For a long while after that he asked his wife author-illustrator Shelley Ann Jackson if she would write the story for him so he could paint it.

Shelley suggested that he try his own hand at putting just the right words together in just the right order to tell his story.

Then he’d be that appealing combination (for some children’s book editors) — an author-illustrator.

Jeff’s response was to put together a little pencil sketch dummy that told the story without any words at all. But later his and Shelley’s agent urged him to add at least a few words to his pictures — to appease that segment of the market that believes that picture books are meant to be read.

The result is Wiener Wolf  about a dachshund who hears the call of the wild and decides that he’ll leave home with granny to run with the wolves.

The release party for the book is Saturday, July 2nd at BookPeople, 11:30 a.m.  (Yes, there is a dog costume contest, but check the store for details.)

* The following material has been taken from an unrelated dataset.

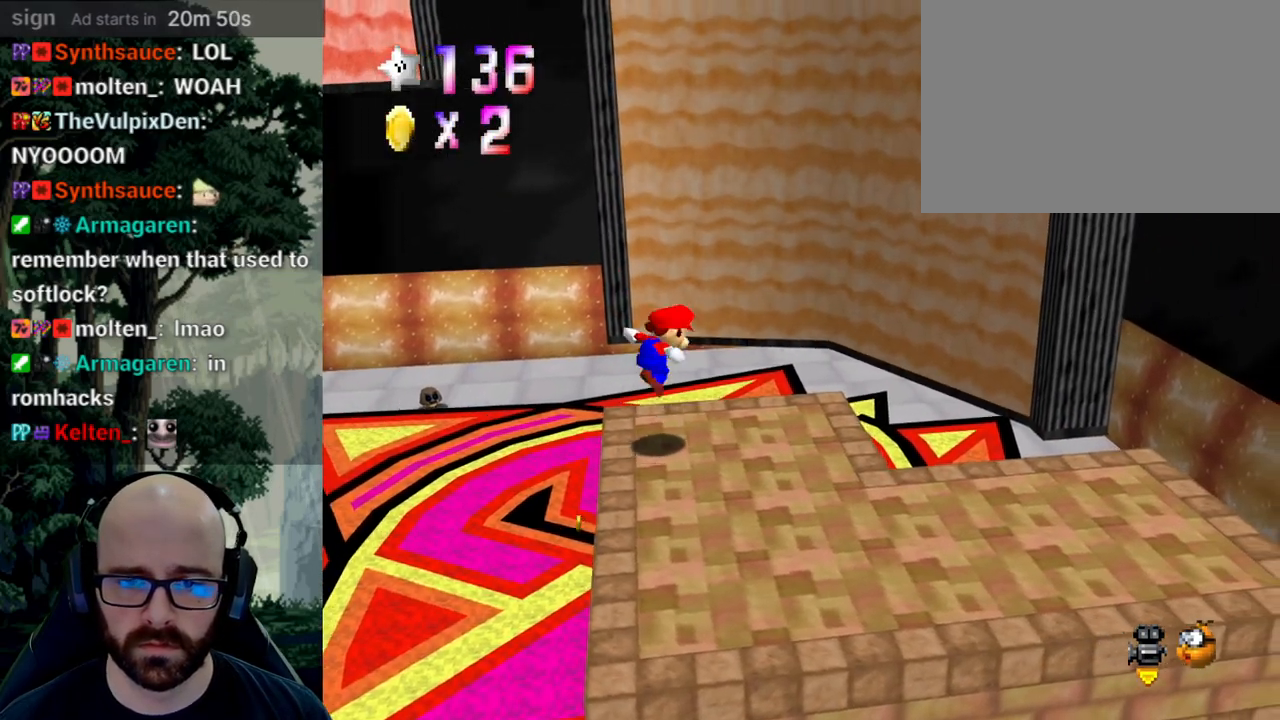
{"buttons": [], "left_stick": "up-right", "right_stick": "center", "events": [[100, "A", "up"], [100, "right_stick", "center"], [283, "left_stick", "right"], [433, "left_stick", "up-right"]]}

For anyone in the Central Texas area Jeff will teach a University of Texas informal class on illustrating children’s books starting Tuesday, June 28 at 6 p.m.

The above video is from a 90 minute interview I did with Jeff and Shelley for students of my online course on children’s book illustration Make Your Splashes-Make Your Marks.

You can see a little more from that interview here.   

And  you can see how their four year old daughter Harper responds to her daddy’s picture book below.

* * * * *
Mark Mitchell hosts this blog and conducts an ongoing online course Make Your Splashes – Make Your Marks! that teaches how to draw and paint illustrations for books and other media for children.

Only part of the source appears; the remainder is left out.